If intelligent systems are trained with data on the effects and side effects of known substances, they can predict these effects for new active ingredients based on their biochemical structure. In the future, this strategy should shorten the time-consuming process of testing active substances in animal experiments and clinical trials.
Example 7: Personalized cancer therapy
Researchers have high hopes that intelligent algorithms could help in developing individually tailored treatment strategies for cancer therapy in the future. Currently, one of the major challenges in drug-based cancer treatment is the resistance of tumor cells to the active agents used. Usually, these resistances are tried to be circumvented by combination therapies. But how can the optimal combination strategy be found among the numerous possibilities?
Using Deep Learning methods, researchers have developed a model that uses known data sets on active ingredients and the properties of various cell lines to predict possible synergistic effects of different combinations of active ingredients. The use of such models could enable more effective treatment strategies in the future, thereby improving survival rates and therapeutic success.
AI in medicine: some examples of what we can expect in the future
We already see a wide range of potential uses for AI in medicine. Researchers around the world are working on promising new applications, some of which could soon make the leap from the research lab to clinical practice.
The following selected examples show which paths AI in medicine could take in the future:
- Multimodal models: the AI models in widespread use today mostly use a single data basis – such as X-ray images, EEG data or amino acid sequences. By linking heterogeneous data sources, future systems could recognize overarching patterns even more efficiently and use them to derive prognoses and treatment suggestions.
- Digital twin: One possible area of application for multimodal models is the so-called “digital twin,” i.e., a virtual image of the real person calculated by artificial intelligence. Doctors could use this representative model to test treatments and check their effects and side effects before they are used on real people.
- Integration of language models: The use of AI-based language models as chatbots has recently attracted a lot of public attention. However, using chatbots in sensitive areas such as medicine is likely to be problematic. Nevertheless, amino acid sequences can also be understood as a kind of vocabulary. In the field of biotechnology, intelligent language models are already being used to generate completely new types of proteins that do not exist in this form in nature. The method could prove particularly useful for drug development in the future.

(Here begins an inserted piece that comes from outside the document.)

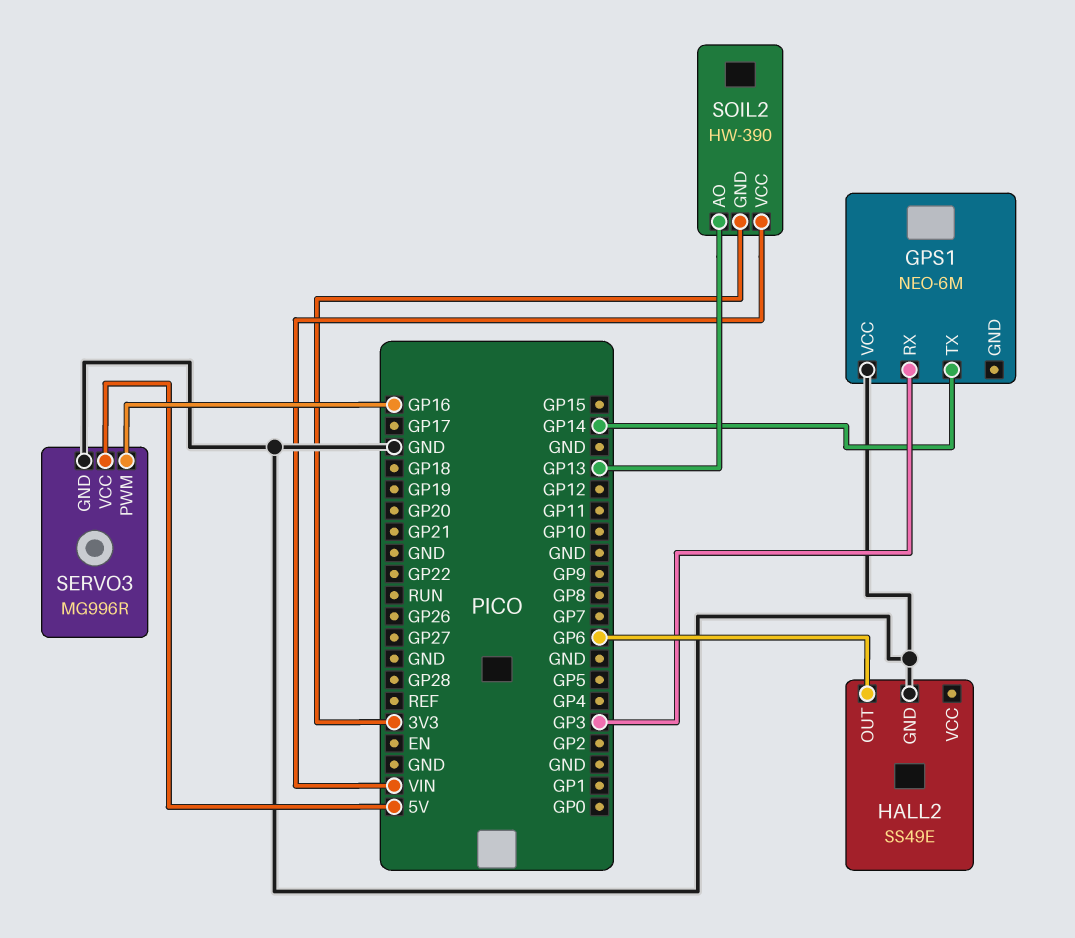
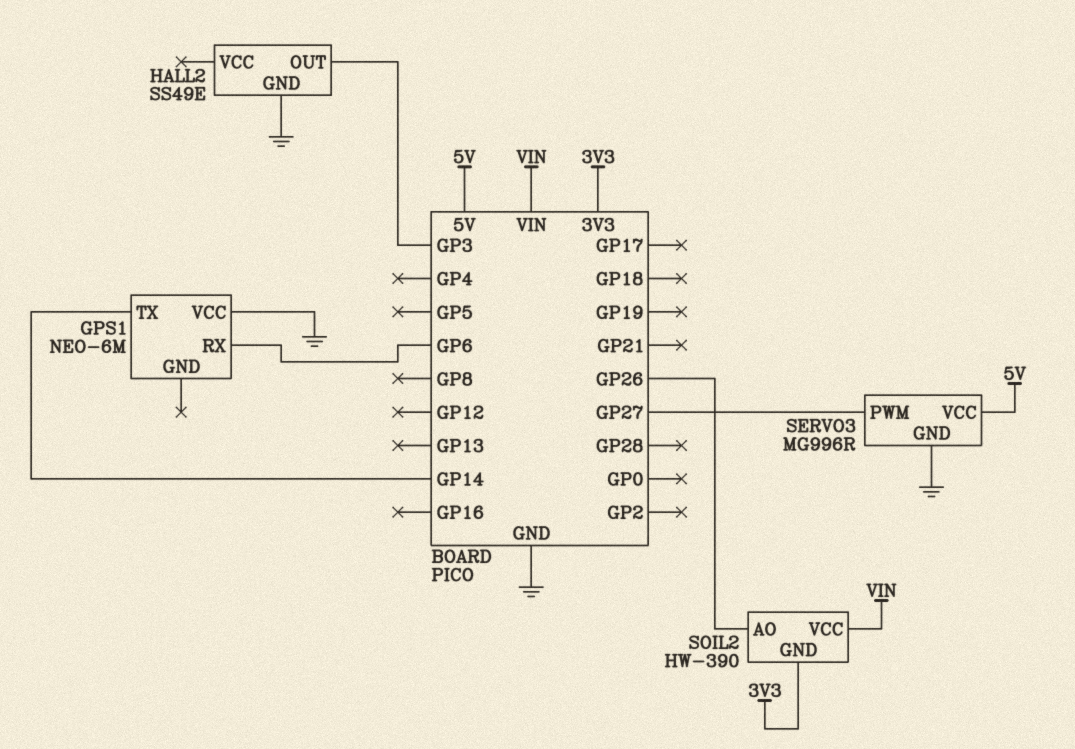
GPS1 pin RX: GP3 -> GP6
HALL2 pin OUT: GP6 -> GP3
SERVO3 pin PWM: GP16 -> GP27
SOIL2 pin AO: GP13 -> GP26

- AI-supported robotics: Robotics and AI are a perfect team, one that has already found its way into the operating room in the form of surgical robots. Usually, these are so-called master-slave systems that are completely controlled by surgeons. As the autonomy of the systems increases, intelligent service robots could be used as nursing or assistance aids or to support physically impaired people in their independent lifestyle in the form of exoskeletons.
Using AI responsibly in medicine
As the examples presented in this article show, AI in medicine holds immense potential: it helps to optimize diagnostics and treatments, support research, and improve working conditions for medical and nursing staff. To ensure broad social acceptance, the use of AI in medicine must always take into account legal and ethical aspects such as data protection, patient safety, the right to self-determination and obligations to provide information.